§ OBJECTIVE
Copy out every line of the listing below, word for word.

§ DATA ROWS
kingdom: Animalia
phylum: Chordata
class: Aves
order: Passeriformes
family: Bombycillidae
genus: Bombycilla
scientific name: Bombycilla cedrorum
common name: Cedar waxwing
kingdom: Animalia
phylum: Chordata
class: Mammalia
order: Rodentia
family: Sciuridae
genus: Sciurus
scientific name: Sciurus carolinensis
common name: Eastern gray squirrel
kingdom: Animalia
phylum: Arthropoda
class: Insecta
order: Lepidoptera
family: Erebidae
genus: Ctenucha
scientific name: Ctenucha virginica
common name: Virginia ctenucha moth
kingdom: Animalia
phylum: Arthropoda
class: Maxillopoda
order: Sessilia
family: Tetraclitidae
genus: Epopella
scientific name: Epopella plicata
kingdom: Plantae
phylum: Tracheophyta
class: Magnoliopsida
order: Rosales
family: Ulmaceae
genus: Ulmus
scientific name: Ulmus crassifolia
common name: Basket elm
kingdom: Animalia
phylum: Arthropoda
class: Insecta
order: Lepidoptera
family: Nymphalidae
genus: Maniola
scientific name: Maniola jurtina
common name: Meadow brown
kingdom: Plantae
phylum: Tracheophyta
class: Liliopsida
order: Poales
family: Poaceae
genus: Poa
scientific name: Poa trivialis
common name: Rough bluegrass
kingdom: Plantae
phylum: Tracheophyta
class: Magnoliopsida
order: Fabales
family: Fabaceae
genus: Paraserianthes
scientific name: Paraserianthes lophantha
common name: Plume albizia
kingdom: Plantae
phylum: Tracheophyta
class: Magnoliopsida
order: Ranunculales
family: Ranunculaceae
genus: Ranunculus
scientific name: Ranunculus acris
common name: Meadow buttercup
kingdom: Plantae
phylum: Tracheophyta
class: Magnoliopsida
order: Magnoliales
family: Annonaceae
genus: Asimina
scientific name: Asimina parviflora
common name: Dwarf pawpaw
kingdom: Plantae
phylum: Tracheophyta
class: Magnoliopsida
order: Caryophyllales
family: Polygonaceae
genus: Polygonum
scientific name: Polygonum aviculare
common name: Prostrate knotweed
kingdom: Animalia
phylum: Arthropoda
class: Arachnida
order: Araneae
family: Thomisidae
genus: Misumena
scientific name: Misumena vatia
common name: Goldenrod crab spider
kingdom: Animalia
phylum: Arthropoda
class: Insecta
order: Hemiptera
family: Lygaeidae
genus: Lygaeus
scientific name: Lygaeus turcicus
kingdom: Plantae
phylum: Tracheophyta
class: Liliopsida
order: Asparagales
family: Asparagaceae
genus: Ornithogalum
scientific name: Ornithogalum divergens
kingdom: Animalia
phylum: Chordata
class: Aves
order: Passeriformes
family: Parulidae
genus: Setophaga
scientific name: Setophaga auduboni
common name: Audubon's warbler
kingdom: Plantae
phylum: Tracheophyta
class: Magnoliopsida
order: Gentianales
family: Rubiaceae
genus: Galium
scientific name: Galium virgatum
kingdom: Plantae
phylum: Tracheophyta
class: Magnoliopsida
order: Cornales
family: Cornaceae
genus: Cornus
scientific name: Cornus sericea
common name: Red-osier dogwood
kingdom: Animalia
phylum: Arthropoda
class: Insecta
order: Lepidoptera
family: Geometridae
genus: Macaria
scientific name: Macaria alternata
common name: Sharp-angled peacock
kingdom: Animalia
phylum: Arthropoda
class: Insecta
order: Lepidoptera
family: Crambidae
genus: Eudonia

§ TASK OUTPUT
kingdom: Animalia
phylum: Chordata
class: Aves
order: Passeriformes
family: Bombycillidae
genus: Bombycilla
scientific name: Bombycilla cedrorum
common name: Cedar waxwing
kingdom: Animalia
phylum: Chordata
class: Mammalia
order: Rodentia
family: Sciuridae
genus: Sciurus
scientific name: Sciurus carolinensis
common name: Eastern gray squirrel
kingdom: Animalia
phylum: Arthropoda
class: Insecta
order: Lepidoptera
family: Erebidae
genus: Ctenucha
scientific name: Ctenucha virginica
common name: Virginia ctenucha moth
kingdom: Animalia
phylum: Arthropoda
class: Maxillopoda
order: Sessilia
family: Tetraclitidae
genus: Epopella
scientific name: Epopella plicata
kingdom: Plantae
phylum: Tracheophyta
class: Magnoliopsida
order: Rosales
family: Ulmaceae
genus: Ulmus
scientific name: Ulmus crassifolia
common name: Basket elm
kingdom: Animalia
phylum: Arthropoda
class: Insecta
order: Lepidoptera
family: Nymphalidae
genus: Maniola
scientific name: Maniola jurtina
common name: Meadow brown
kingdom: Plantae
phylum: Tracheophyta
class: Liliopsida
order: Poales
family: Poaceae
genus: Poa
scientific name: Poa trivialis
common name: Rough bluegrass
kingdom: Plantae
phylum: Tracheophyta
class: Magnoliopsida
order: Fabales
family: Fabaceae
genus: Paraserianthes
scientific name: Paraserianthes lophantha
common name: Plume albizia
kingdom: Plantae
phylum: Tracheophyta
class: Magnoliopsida
order: Ranunculales
family: Ranunculaceae
genus: Ranunculus
scientific name: Ranunculus acris
common name: Meadow buttercup
kingdom: Plantae
phylum: Tracheophyta
class: Magnoliopsida
order: Magnoliales
family: Annonaceae
genus: Asimina
scientific name: Asimina parviflora
common name: Dwarf pawpaw
kingdom: Plantae
phylum: Tracheophyta
class: Magnoliopsida
order: Caryophyllales
family: Polygonaceae
genus: Polygonum
scientific name: Polygonum aviculare
common name: Prostrate knotweed
kingdom: Animalia
phylum: Arthropoda
class: Arachnida
order: Araneae
family: Thomisidae
genus: Misumena
scientific name: Misumena vatia
common name: Goldenrod crab spider
kingdom: Animalia
phylum: Arthropoda
class: Insecta
order: Hemiptera
family: Lygaeidae
genus: Lygaeus
scientific name: Lygaeus turcicus
kingdom: Plantae
phylum: Tracheophyta
class: Liliopsida
order: Asparagales
family: Asparagaceae
genus: Ornithogalum
scientific name: Ornithogalum divergens
kingdom: Animalia
phylum: Chordata
class: Aves
order: Passeriformes
family: Parulidae
genus: Setophaga
scientific name: Setophaga auduboni
common name: Audubon's warbler
kingdom: Plantae
phylum: Tracheophyta
class: Magnoliopsida
order: Gentianales
family: Rubiaceae
genus: Galium
scientific name: Galium virgatum
kingdom: Plantae
phylum: Tracheophyta
class: Magnoliopsida
order: Cornales
family: Cornaceae
genus: Cornus
scientific name: Cornus sericea
common name: Red-osier dogwood
kingdom: Animalia
phylum: Arthropoda
class: Insecta
order: Lepidoptera
family: Geometridae
genus: Macaria
scientific name: Macaria alternata
common name: Sharp-angled peacock
kingdom: Animalia
phylum: Arthropoda
class: Insecta
order: Lepidoptera
family: Crambidae
genus: Eudonia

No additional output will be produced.